> _Aim of the task_: The response must consist of the lines below from the one with "23: (582, 112, 12.57)" through the one with "41: (549, 157, 13.22)", exactly as they appear and with both ends kept.

──────── Exercise materials

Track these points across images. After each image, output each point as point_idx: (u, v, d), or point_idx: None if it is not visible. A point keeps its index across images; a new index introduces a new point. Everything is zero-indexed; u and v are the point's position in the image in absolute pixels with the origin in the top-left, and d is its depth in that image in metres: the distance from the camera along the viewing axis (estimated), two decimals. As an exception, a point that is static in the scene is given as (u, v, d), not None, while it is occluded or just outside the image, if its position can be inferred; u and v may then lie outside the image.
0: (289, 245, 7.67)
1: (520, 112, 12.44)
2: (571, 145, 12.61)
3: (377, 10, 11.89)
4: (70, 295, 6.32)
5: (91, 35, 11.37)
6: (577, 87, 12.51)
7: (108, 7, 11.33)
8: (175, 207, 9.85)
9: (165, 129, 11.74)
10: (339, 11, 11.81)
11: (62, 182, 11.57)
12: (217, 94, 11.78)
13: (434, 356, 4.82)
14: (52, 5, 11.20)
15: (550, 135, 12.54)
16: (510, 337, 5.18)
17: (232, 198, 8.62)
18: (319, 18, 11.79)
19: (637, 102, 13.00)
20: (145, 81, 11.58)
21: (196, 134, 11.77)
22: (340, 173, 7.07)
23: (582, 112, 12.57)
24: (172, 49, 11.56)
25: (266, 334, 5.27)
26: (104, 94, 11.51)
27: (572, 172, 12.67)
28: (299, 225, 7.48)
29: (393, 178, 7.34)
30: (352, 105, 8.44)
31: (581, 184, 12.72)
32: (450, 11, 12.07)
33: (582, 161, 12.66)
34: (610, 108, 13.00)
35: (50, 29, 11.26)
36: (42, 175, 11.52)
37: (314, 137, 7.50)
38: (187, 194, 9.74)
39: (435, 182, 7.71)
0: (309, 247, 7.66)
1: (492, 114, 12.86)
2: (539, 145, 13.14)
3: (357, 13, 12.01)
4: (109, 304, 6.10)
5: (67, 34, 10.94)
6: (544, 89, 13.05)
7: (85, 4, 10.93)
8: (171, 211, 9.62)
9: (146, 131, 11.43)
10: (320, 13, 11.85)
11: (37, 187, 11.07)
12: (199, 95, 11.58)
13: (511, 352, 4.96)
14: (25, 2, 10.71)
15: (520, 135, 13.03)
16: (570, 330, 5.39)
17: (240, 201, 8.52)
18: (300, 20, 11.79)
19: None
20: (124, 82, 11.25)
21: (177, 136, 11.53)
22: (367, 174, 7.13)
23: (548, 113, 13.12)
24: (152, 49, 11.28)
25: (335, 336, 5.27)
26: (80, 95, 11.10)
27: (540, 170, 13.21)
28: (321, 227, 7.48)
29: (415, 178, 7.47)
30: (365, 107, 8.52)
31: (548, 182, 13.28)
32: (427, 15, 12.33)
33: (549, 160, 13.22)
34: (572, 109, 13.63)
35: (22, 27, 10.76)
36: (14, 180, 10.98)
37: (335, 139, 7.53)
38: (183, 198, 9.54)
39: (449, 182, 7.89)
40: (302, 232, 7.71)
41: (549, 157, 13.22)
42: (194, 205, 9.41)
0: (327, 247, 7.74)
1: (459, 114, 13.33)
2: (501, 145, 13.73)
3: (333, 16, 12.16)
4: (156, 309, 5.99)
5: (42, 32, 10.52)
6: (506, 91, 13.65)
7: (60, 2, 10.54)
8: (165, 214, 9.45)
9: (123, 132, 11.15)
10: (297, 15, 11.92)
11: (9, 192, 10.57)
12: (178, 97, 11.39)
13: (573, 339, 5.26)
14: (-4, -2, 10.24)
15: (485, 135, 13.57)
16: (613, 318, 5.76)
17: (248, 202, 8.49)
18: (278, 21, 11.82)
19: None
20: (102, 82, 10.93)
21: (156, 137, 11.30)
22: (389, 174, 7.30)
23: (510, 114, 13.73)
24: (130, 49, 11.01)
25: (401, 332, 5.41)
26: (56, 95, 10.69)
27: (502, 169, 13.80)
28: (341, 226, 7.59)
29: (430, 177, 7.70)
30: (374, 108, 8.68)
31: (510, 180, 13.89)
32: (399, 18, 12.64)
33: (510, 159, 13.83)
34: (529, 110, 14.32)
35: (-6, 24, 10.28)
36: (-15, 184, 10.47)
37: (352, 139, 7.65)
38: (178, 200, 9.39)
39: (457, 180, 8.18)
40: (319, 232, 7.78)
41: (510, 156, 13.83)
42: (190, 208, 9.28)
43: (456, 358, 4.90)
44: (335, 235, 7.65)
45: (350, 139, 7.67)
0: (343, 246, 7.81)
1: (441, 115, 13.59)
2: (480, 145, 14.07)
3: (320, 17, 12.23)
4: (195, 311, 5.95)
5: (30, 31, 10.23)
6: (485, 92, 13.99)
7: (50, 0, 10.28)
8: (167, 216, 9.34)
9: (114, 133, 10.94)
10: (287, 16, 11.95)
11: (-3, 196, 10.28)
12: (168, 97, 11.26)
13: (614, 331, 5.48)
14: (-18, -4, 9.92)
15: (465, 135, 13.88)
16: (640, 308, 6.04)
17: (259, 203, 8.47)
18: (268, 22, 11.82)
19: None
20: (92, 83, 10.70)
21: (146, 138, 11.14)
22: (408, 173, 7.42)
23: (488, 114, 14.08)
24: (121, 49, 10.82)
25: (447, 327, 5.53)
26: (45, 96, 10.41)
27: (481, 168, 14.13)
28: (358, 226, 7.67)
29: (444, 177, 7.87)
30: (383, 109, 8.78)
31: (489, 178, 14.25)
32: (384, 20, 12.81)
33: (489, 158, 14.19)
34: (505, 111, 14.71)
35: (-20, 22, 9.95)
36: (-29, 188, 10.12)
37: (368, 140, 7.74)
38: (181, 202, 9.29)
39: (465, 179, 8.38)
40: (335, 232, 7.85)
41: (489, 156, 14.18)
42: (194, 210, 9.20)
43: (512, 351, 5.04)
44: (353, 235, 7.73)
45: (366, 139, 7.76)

────────────────
──────── Exercise materials

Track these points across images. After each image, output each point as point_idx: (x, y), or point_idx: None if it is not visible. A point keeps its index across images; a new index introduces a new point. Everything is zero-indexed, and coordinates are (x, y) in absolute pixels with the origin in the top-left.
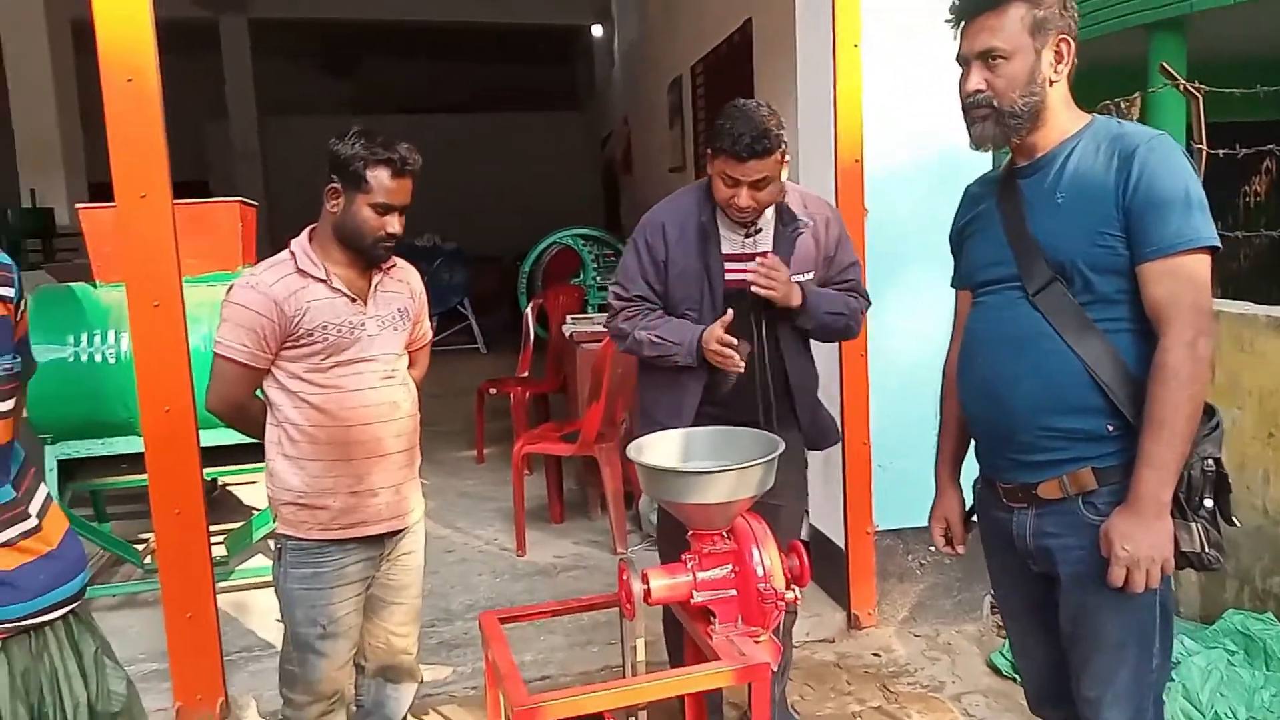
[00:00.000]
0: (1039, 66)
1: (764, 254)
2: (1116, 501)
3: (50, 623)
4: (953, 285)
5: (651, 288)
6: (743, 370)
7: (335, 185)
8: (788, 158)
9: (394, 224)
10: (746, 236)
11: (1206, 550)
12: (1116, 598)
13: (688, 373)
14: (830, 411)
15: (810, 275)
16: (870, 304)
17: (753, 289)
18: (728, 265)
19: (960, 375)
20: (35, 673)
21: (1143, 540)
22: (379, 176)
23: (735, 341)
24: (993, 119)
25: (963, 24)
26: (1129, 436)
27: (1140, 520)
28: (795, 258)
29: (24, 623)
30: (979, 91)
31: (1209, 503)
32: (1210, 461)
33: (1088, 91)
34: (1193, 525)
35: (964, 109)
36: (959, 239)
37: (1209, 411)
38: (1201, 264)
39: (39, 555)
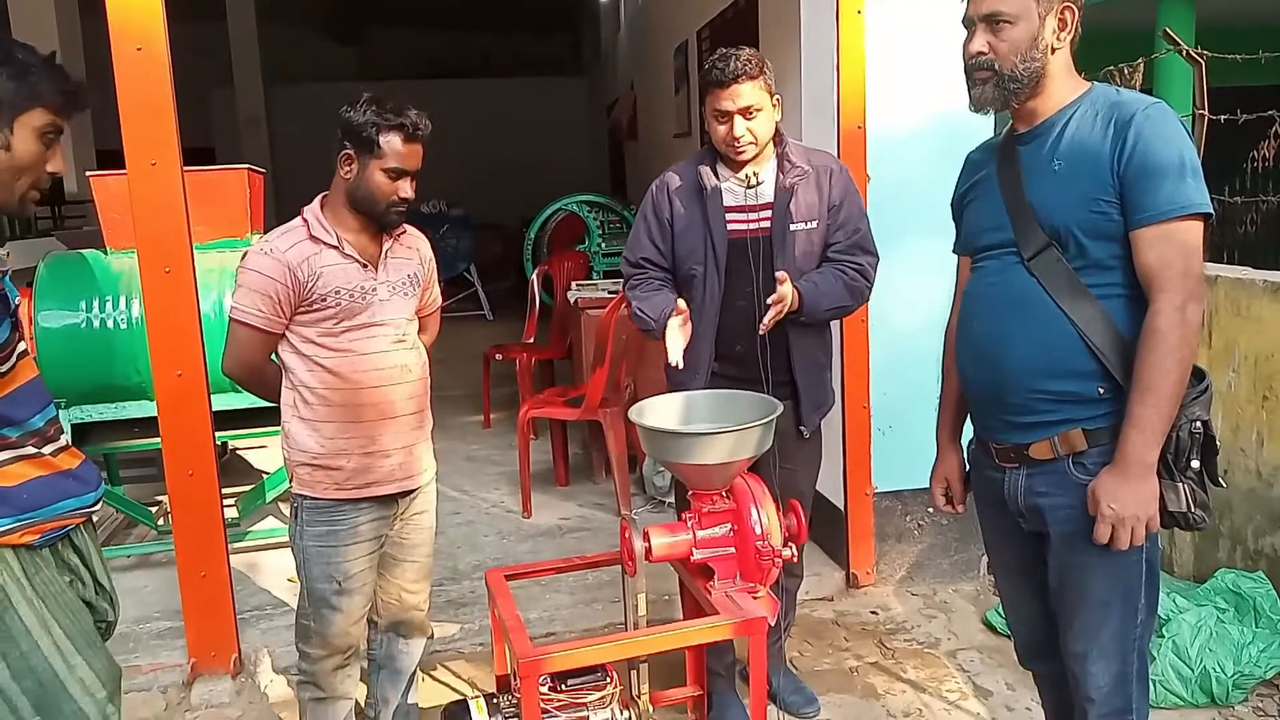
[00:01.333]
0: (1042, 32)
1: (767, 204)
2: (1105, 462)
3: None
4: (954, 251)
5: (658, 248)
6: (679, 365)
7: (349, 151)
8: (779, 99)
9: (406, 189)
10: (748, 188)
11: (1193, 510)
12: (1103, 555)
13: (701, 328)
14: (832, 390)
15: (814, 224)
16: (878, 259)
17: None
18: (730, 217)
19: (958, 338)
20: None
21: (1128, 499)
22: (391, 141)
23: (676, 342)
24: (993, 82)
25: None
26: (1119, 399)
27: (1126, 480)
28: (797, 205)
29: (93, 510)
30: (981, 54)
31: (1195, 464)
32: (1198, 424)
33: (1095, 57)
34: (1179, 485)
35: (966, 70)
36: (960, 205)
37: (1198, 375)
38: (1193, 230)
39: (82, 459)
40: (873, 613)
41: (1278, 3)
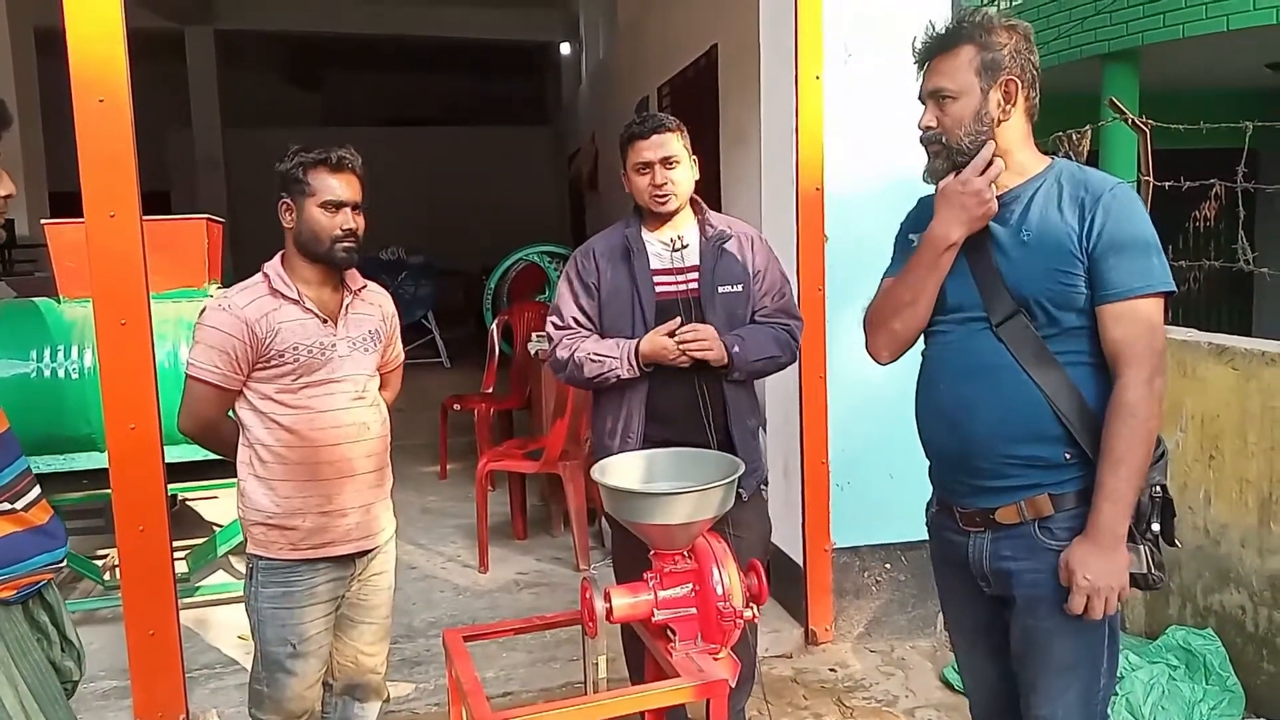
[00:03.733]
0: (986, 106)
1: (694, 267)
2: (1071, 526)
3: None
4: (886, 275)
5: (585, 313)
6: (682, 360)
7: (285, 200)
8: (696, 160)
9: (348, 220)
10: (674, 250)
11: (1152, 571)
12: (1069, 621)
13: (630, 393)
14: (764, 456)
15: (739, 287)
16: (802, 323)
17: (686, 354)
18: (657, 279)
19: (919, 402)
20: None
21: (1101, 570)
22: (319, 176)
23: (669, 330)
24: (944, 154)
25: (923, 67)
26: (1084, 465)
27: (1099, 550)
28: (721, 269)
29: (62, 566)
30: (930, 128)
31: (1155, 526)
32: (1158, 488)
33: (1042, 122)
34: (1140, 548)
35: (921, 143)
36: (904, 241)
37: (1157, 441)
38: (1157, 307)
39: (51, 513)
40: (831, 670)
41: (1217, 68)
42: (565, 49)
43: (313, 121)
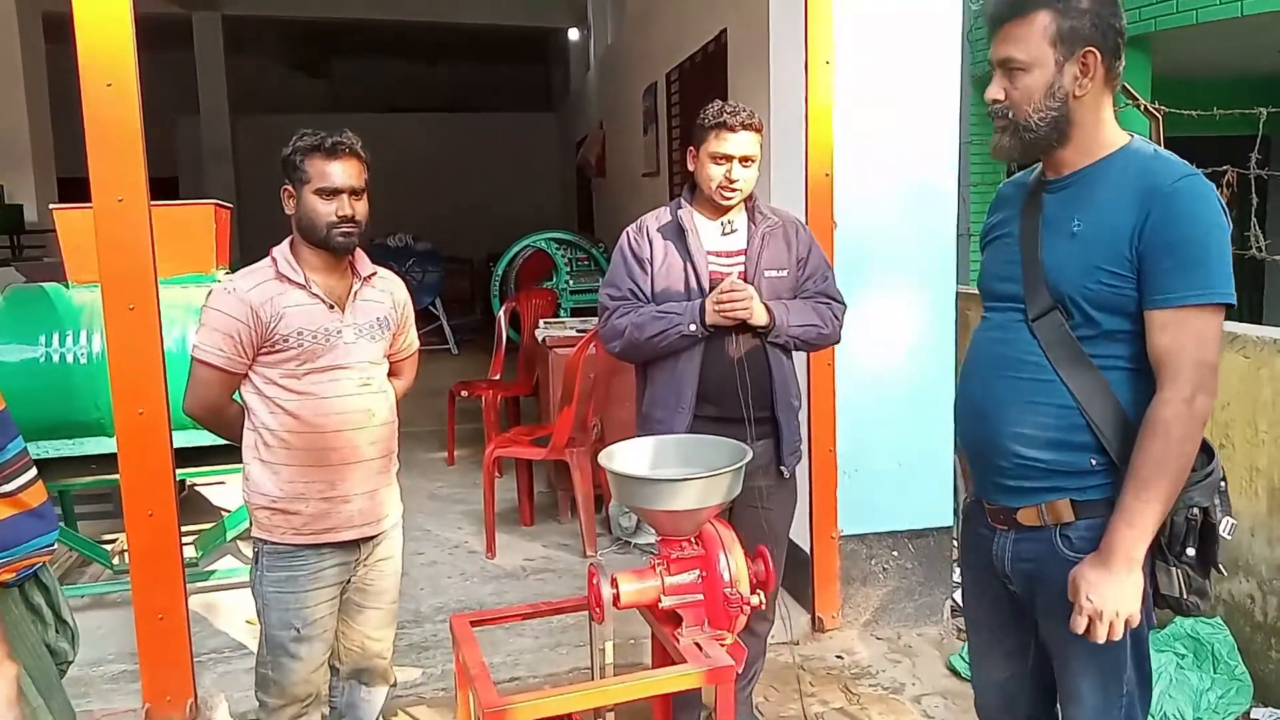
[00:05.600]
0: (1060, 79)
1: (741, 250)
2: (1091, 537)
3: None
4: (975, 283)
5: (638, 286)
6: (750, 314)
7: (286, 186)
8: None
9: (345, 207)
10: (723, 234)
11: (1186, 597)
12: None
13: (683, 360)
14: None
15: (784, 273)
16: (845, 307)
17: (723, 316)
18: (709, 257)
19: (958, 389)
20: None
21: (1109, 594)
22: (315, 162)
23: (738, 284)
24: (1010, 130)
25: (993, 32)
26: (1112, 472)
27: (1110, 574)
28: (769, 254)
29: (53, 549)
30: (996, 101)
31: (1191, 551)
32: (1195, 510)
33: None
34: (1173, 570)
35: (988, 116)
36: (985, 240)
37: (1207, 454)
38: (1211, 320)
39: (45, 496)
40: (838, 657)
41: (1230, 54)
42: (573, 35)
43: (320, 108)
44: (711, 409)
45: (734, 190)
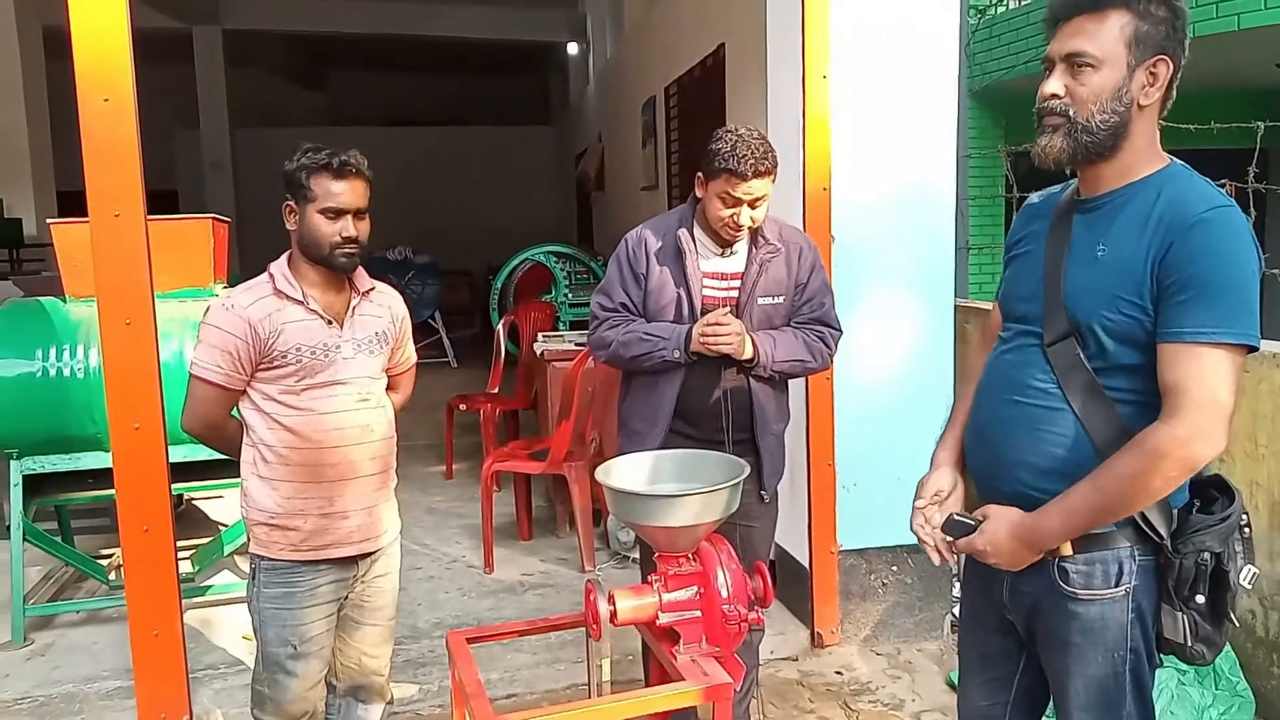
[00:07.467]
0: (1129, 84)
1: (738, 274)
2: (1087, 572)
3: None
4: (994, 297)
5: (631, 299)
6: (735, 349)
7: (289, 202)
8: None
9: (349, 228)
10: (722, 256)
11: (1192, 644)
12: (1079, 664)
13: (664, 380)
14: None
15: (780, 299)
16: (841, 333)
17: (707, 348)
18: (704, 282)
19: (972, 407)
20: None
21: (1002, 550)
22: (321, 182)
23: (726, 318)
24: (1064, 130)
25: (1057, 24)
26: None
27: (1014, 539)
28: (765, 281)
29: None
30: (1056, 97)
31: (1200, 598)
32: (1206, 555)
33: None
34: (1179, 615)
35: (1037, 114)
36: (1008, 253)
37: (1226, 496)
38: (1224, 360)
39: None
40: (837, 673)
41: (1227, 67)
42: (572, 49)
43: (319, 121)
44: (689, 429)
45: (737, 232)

────────────────

> _Solution to this problem_:
23: (582, 112, 12.57)
24: (172, 49, 11.56)
25: (266, 334, 5.27)
26: (104, 94, 11.51)
27: (572, 172, 12.67)
28: (299, 225, 7.48)
29: (393, 178, 7.34)
30: (352, 105, 8.44)
31: (581, 184, 12.72)
32: (450, 11, 12.07)
33: (582, 161, 12.66)
34: (610, 108, 13.00)
35: (50, 29, 11.26)
36: (42, 175, 11.52)
37: (314, 137, 7.50)
38: (187, 194, 9.74)
39: (435, 182, 7.71)
0: (309, 247, 7.66)
1: (492, 114, 12.86)
2: (539, 145, 13.14)
3: (357, 13, 12.01)
4: (109, 304, 6.10)
5: (67, 34, 10.94)
6: (544, 89, 13.05)
7: (85, 4, 10.93)
8: (171, 211, 9.62)
9: (146, 131, 11.43)
10: (320, 13, 11.85)
11: (37, 187, 11.07)
12: (199, 95, 11.58)
13: (511, 352, 4.96)
14: (25, 2, 10.71)
15: (520, 135, 13.03)
16: (570, 330, 5.39)
17: (240, 201, 8.52)
18: (300, 20, 11.79)
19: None
20: (124, 82, 11.25)
21: (177, 136, 11.53)
22: (367, 174, 7.13)
23: (548, 113, 13.12)
24: (152, 49, 11.28)
25: (335, 336, 5.27)
26: (80, 95, 11.10)
27: (540, 170, 13.21)
28: (321, 227, 7.48)
29: (415, 178, 7.47)
30: (365, 107, 8.52)
31: (548, 182, 13.28)
32: (427, 15, 12.33)
33: (549, 160, 13.22)
34: (572, 109, 13.63)
35: (22, 27, 10.76)
36: (14, 180, 10.98)
37: (335, 139, 7.53)
38: (183, 198, 9.54)
39: (449, 182, 7.89)
40: (302, 232, 7.71)
41: (549, 157, 13.22)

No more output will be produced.